The U.S. Supreme Court granted certiorari in the case of PPL Corporation v. Commissioner of Internal Revenue.

The dispute involves a Pennsylvania company that claims it's entitled to a foreign tax credit on a so-called "windfall tax" levied on a United Kingdom-based utility in which it held a 25 percent stake.

After the Labour Party won the 1997 elections, the British government capitalized on public discontent by taxing the excess profits of 32 utilities that had been privatized between 1984 and 1996 by the then-governing Conservative Party.

The utilities' profits and share prices soared following privatization, as any savings they generated through efficiency were kept as profits rather than passed on to customers.

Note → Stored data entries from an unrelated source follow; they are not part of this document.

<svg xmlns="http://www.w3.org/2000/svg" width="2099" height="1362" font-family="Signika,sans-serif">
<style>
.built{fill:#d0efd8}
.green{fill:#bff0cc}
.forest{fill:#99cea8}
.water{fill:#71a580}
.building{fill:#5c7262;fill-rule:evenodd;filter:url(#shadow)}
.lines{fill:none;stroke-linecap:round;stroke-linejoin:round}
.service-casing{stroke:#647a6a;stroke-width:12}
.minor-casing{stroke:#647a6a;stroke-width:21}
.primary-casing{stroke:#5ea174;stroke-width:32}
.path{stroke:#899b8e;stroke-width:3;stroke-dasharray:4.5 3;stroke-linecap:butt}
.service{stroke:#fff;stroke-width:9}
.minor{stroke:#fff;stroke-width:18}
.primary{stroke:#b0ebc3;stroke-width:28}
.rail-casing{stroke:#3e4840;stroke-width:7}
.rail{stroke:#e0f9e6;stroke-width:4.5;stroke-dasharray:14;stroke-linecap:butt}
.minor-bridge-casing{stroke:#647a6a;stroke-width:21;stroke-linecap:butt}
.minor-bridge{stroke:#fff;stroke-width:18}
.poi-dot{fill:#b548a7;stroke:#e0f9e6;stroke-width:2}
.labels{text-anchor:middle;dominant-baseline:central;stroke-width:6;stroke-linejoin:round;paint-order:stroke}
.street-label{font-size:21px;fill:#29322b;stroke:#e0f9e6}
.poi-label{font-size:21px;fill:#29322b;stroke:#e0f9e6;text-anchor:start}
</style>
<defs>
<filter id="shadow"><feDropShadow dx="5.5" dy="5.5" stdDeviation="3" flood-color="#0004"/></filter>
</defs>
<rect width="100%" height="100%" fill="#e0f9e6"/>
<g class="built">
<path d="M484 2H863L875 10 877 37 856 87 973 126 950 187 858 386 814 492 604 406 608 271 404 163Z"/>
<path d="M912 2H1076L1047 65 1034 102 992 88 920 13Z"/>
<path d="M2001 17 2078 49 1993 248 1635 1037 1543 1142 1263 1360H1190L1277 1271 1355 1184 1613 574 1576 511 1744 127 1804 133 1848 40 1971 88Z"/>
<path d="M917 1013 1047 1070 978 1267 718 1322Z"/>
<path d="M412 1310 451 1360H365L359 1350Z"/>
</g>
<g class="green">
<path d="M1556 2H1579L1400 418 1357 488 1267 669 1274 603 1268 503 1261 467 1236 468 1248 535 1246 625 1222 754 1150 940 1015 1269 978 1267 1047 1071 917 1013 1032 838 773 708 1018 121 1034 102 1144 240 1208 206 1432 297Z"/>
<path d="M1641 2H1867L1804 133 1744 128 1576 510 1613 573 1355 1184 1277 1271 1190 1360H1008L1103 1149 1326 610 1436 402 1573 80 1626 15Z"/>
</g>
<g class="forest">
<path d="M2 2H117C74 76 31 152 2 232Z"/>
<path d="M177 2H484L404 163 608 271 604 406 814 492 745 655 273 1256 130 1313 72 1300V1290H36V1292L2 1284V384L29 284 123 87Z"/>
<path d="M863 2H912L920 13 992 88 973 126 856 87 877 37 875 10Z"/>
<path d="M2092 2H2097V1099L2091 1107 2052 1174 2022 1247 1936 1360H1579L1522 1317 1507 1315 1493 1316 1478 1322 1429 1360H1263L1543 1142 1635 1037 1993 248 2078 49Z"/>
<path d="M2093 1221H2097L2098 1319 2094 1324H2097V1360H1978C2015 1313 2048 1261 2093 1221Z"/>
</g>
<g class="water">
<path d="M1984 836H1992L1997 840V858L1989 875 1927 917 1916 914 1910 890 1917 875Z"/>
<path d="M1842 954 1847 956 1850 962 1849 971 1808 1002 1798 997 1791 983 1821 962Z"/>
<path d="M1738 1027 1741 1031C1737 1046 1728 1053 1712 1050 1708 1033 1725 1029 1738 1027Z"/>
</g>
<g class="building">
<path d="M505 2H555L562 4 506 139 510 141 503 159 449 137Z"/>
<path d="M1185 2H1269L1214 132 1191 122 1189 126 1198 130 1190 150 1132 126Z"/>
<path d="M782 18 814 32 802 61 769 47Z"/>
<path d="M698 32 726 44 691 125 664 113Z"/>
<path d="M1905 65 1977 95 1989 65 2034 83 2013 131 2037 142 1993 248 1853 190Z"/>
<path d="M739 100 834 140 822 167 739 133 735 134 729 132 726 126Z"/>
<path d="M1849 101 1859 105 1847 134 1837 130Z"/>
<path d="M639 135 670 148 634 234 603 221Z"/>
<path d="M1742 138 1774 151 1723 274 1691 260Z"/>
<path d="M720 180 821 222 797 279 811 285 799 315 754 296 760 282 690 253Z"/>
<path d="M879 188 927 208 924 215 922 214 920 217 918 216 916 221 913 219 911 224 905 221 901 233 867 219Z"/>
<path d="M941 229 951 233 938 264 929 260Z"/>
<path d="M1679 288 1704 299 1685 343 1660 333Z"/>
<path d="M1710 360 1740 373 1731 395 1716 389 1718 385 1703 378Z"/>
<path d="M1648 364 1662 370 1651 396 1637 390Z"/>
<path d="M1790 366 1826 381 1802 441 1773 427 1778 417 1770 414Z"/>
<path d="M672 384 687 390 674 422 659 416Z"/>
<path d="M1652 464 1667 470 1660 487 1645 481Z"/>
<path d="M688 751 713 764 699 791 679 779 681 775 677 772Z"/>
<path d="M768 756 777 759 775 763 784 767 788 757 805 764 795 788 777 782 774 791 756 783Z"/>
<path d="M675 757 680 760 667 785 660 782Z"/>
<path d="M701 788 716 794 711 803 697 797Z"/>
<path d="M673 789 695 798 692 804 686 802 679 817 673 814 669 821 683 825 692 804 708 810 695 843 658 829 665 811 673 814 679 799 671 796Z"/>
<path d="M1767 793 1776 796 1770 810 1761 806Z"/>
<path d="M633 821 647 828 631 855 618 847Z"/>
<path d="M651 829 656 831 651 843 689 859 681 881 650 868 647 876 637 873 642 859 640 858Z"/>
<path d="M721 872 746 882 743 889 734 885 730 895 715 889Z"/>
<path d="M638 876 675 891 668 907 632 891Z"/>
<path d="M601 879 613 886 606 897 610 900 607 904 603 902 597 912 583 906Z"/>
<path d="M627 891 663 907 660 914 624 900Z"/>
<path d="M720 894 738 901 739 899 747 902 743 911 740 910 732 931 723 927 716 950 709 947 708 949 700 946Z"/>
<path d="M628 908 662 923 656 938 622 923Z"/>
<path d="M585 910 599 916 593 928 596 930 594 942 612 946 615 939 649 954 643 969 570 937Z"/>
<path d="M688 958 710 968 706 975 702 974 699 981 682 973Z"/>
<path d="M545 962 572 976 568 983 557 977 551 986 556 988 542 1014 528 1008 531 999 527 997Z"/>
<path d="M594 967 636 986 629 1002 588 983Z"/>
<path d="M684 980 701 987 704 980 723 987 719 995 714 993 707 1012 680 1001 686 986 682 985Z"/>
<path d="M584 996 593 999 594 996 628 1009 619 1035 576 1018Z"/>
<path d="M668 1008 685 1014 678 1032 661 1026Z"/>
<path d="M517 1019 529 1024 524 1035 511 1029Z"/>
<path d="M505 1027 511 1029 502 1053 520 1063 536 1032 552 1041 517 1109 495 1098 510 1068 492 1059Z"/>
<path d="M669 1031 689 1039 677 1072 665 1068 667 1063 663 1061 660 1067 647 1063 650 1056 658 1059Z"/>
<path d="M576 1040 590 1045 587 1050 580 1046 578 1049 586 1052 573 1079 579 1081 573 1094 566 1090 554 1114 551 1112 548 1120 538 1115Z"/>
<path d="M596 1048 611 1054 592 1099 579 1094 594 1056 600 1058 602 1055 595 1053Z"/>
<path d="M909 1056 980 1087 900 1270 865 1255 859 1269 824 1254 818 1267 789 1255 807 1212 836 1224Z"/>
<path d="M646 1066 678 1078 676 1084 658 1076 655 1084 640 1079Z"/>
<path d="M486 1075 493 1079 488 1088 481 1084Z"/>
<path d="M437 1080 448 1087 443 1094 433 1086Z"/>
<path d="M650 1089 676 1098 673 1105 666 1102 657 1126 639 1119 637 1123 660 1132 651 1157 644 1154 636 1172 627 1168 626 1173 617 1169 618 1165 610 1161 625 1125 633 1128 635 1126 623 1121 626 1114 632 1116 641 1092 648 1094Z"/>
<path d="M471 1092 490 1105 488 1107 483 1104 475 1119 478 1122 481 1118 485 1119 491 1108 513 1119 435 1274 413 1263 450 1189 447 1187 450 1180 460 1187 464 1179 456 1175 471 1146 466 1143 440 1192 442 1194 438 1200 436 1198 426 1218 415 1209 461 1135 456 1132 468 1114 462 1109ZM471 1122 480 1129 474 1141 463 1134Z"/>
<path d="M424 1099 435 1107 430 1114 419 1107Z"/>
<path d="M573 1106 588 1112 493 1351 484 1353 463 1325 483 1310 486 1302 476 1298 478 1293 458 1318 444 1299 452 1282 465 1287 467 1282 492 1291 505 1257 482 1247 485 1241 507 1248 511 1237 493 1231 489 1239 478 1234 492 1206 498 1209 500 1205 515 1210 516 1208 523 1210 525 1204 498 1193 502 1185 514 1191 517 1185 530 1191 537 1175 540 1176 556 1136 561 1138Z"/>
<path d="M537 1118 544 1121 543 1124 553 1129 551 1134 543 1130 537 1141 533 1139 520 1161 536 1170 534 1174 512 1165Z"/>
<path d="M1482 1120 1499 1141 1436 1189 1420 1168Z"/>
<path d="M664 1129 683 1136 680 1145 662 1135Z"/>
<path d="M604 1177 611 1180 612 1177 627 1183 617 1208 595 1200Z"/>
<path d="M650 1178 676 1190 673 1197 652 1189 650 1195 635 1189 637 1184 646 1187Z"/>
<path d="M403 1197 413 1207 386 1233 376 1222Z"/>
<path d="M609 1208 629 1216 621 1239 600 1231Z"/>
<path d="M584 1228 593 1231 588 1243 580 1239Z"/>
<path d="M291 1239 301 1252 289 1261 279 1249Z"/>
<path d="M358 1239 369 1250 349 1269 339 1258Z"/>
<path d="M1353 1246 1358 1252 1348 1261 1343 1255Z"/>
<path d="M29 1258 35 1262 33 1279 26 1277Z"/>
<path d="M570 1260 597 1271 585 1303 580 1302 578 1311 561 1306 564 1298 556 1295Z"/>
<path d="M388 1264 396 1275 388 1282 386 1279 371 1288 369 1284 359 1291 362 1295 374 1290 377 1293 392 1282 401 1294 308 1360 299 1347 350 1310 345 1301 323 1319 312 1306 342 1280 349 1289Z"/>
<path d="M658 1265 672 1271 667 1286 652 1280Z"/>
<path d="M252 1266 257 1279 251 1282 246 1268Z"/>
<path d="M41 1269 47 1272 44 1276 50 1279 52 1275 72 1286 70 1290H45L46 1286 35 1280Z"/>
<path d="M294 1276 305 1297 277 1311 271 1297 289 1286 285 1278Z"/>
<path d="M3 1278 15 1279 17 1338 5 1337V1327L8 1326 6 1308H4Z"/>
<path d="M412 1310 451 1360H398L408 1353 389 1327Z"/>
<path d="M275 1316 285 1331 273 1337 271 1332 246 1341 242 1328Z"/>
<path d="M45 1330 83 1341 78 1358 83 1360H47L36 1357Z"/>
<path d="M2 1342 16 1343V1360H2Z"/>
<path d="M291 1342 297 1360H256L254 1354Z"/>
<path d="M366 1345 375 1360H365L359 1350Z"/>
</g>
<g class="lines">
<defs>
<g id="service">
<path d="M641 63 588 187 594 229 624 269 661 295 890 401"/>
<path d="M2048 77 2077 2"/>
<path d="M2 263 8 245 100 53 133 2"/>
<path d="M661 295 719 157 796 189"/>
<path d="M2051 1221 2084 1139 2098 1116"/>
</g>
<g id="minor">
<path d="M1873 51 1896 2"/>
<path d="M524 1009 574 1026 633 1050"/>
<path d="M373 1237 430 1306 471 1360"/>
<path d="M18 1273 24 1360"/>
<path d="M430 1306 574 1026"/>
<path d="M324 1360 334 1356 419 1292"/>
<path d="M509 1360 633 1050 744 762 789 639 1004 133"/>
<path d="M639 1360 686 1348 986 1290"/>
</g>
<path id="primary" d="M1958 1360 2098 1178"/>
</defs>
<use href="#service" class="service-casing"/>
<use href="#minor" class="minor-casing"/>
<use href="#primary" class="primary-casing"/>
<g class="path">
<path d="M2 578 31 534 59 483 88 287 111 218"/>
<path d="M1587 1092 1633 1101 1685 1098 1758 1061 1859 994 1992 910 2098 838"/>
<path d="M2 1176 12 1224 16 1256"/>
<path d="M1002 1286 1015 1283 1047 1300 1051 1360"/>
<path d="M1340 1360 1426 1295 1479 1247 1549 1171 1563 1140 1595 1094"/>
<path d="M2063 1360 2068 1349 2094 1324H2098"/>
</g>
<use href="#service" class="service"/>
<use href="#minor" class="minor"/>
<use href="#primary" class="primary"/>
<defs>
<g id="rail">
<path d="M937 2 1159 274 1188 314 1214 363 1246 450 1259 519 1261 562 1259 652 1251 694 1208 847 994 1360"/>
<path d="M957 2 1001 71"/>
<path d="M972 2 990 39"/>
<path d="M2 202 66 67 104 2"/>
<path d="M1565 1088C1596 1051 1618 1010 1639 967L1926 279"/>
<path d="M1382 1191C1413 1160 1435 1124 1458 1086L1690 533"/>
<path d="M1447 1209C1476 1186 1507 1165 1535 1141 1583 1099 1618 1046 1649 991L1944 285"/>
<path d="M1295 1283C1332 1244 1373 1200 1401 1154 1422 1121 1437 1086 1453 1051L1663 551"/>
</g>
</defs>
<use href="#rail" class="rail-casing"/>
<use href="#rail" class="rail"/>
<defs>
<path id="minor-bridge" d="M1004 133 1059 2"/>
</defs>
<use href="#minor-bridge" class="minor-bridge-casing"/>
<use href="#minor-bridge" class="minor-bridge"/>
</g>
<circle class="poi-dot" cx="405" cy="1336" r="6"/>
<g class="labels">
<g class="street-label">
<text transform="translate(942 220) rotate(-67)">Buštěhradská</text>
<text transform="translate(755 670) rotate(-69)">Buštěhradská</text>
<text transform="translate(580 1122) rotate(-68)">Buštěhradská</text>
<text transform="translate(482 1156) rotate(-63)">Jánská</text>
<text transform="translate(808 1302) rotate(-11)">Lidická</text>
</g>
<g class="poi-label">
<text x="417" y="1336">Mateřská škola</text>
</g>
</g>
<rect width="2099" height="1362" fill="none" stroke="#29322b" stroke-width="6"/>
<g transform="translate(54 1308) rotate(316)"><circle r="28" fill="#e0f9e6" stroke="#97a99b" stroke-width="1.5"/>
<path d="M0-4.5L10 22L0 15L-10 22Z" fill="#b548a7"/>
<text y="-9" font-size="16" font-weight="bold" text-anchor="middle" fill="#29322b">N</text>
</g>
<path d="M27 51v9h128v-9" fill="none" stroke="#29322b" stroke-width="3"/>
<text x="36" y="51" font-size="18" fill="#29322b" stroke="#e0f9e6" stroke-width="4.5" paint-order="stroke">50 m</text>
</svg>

The windfall tax was a one-time 23 percent tax on the difference between each company's profit-making value and the price at which the government sold it -- a price the public considered too low. A company's profit-making value was defined as its average annual profit multiplied by its price-to-earnings ratio.

PPL Corporation cited a section of the Internal Revenue Code that grants U.S. corporations a tax credit for "income, war profits, or excess profits taxes" paid to another country.

The Internal Revenue Service denied PPL's claim for a refund, but the Tax Court reversed.

The 3rd Circuit, at the Commissioner of Internal Revenue's urging, ruled that PPL was not entitled to the foreign tax credit because the windfall tax was not technically a tax on the company's profits, but a tax on the difference between two numbers, one of which was factored in the company's average annual profit over a four-year period.

In a similar case involving the same U.K. tax, the 5th Circuit came to the opposite conclusion, saying courts needed to look beyond form and consider how the tax actually operates.

In its petition to the Supreme Court, PPL argued that the tax is, in substance, a tax on the "excess profits" of the privatized utilities.

"While the tax is nominally a tax on the excess 'value' of those companies above their privatization price, the tax 'value' was measured entirely by the companies' profits during the four years immediately after privatization," PPL claimed.

The high court agreed to clarify whether courts, when deciding if a foreign tax credit applies, should look solely at how the foreign tax is structured or take a more substance-based approach that factors in the tax's practical operation and intended effect.